Yoel Romero responds to ‘pampered’ Israel Adesanya over recent comments: ‘How many fights does Izzy have that are boring?’

MMA Fighting

UFC 248’s main event continues to live on in infamy.

This past month, UFC middleweight champion Israel Adesanya dubbed his tepid win over Yoel Romero at the Feb. 2018 show as the lowest point in his MMA career. It was one of the most widely panned title fights in the modern era of the UFC, a 25-minute stalemate that saw Adesanya and Romero combine to throw less than 90 strikes in a painfully uneventful bout. It was made even worse because the fight that directly preceded it — Zhang Weili vs. Joanna Jedrzejczyk — is generally considered to be one of the greatest in MMA history.

During an appearance Wednesday on The MMA Hour, Romero was asked about Adesanya’s recent comments, in which “The Last Stylebender” also pinned much of the blame on Romero for the lackluster nature of the bout. And it’s safe to say Romero didn’t agree.

“It left a lot to be desired, but let’s get things straight,” Romero said through a translator. “He called me [out], right? He’s like, ‘OK, nobody wants to face the beast. I want to face the beast. Not only do I want to face the beast, I want retire him.’ And then I got excited. I was like OK, this is going to be one hell of a fight. Let’s go. You want the beast? You’ll get the beast. So then I go up, I get ready for the fight, I’m ready to stand in the middle of the octagon right there — and I do, I stand up in the middle of the octagon ready to brawl, ready for blood to be shed and for fans to see a true all-out war. Right?

“But what happened? He starts to fight and he feels my power, and all of a sudden, what? He starts running away from me. I’m not going to start chasing after you.

“That’s not what I’m going to do. The UFC was pampering him, was pampering Izzy, and basically I guess what they wanted was for me to go running after him. No, I’m not going to do that. If he was intimidated and didn’t want to exchange punches with me, that’s on him, not on me. All I did was stand up in there wanting to fight like a man and exchange blows. He didn’t want to do that, that’s on him. But it could have been way more than it was.”

Romero is currently slated to fight Melvin Manhoef on Friday in the co-main event of Bellator 285, which takes place at the 3Arena in Dublin, Ireland.

As it turned out, the Adesanya bout ended up being Romero’s final appearance in the UFC. The 45-year-old Olympic silver medalist subsequently requested his UFC release and signed with Bellator MMA in 2020, where he’s gone 1-1 in his first two fights with the promotion. Most recently, Romero scored a second-round knockout win over Alex Polizzi in May.

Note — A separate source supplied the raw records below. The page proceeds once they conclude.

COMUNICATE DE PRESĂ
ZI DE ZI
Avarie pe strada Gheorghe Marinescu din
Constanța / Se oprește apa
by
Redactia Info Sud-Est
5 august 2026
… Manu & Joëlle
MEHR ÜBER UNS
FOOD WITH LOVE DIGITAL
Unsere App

Romero said Wednesday that he usually isn’t critical of an intelligent or cautious game plan. It’s more that he believes Adesanya did everything in his power to avoid a fight entirely.

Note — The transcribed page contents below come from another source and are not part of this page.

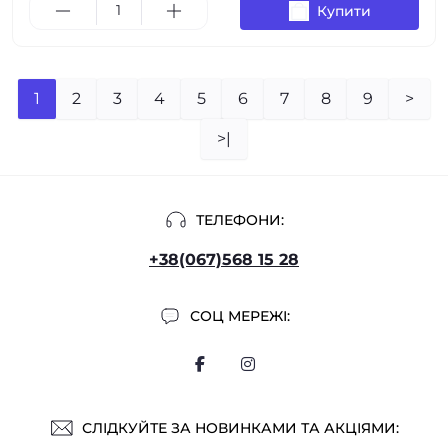
Купити
1
2
3
4
5
6
7
8
9
>
>|
ТЕЛЕФОНИ:
+38(067)568 15 28
СОЦ МЕРЕЖІ:
СЛІДКУЙТЕ ЗА НОВИНКАМИ ТА АКЦІЯМИ:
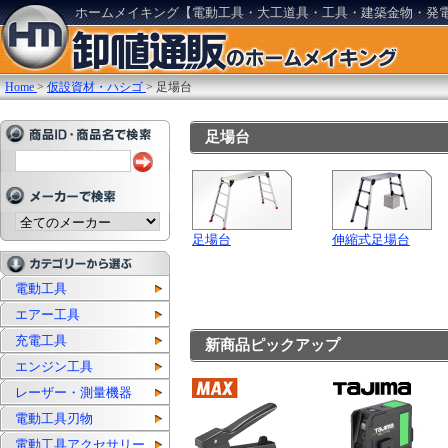
ホームメイキング【電動工具・大工道具・工具・建築金物・発
Home
>
仮設資材・ハシゴ
>
足場台
足場台
足場台
伸縮式足場台
電動工具
エアー工具
充電工具
新商品ピックアップ
エンジン工具
レーザー・測量機器
電動工具刃物
電動工具アクセサリー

“Now don’t get me wrong, I do understand when someone wants to fight smart,” Romero said. “If you want to get in and out, get a couple of kicks here, a couple punches there, pick your moment, that is absolutely fine. But that’s not what he did. What he did was whenever he felt like I was coming up to him, he literally just ran away.

“So there is a big difference between being a savvy fighter, picking your spots and wanting to be very specific about when you might attack somebody, and running away. And that’s what he was doing. And I wasn’t about to just chase him all around the octagon. That would have been ridiculous. So if he had been willing to stand up in there and fight, that would have been one thing. If he had wanted to be a smart, strategic fighter, [that would have been] another thing. But that’s not what he did. He was just running all over the place.”

Romero isn’t the first fighter to attack Adesanya for his approach in the cage. Whether fairly or unfairly, the UFC middleweight champion has faced criticism after several of his recent title defenses, including his latest decision win over Jared Cannonier at UFC 276.

So Romero simply can’t help but point out the common denominator in the conversation.

“Have you ever seen a boring Yoel Romero fight [aside from Adesanya] — yes or no?” Romero asked.

“That’s my point. You’re bunching me up with Izzy, where, if you take Izzy away, now was there a boring Yoel Romero fight? … How many fights does Izzy have that are boring? You see? You see? The blame is not on Yoel Romero.”